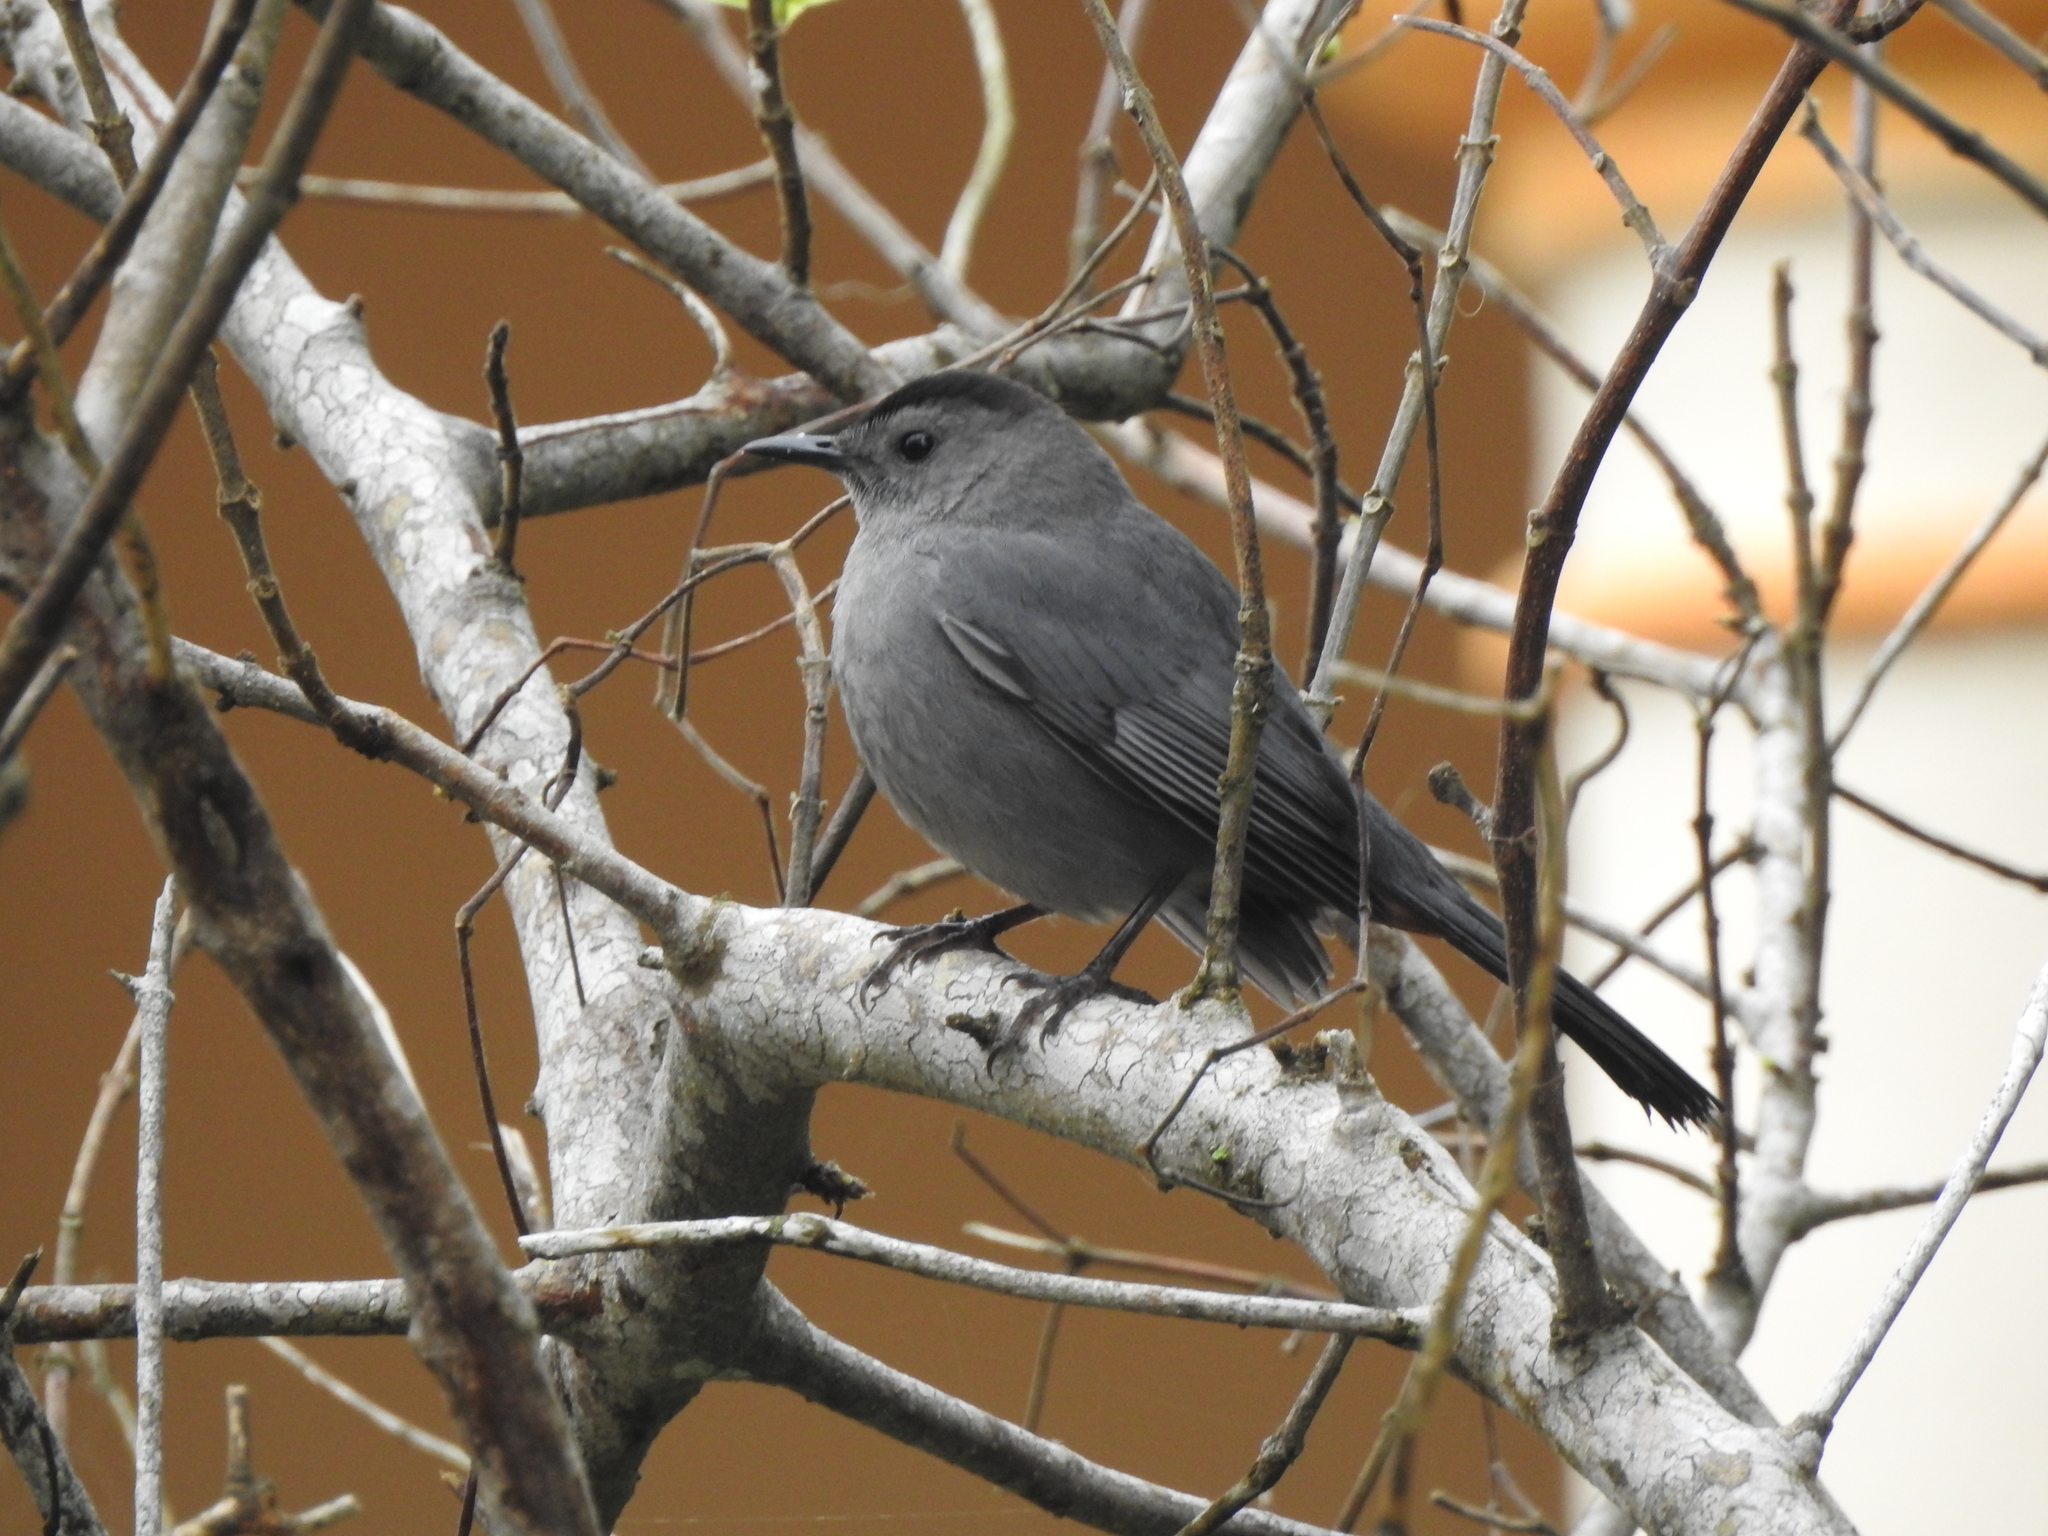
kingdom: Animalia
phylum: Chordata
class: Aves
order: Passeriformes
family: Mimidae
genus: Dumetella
...
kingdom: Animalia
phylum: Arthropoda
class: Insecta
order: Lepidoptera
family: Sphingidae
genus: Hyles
...
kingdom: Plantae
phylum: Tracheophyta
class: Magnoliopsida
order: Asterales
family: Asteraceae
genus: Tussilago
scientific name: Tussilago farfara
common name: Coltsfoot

=== PROBLEM TO SOLVE ===
Please write out the lines of the entries above, from the line containing "phylum: Tracheophyta" through the line containing "common name: Coltsfoot", as a numbered list with no blank lines.

=== TASK RESULT ===
1. phylum: Tracheophyta
2. class: Magnoliopsida
3. order: Asterales
4. family: Asteraceae
5. genus: Tussilago
6. scientific name: Tussilago farfara
7. common name: Coltsfoot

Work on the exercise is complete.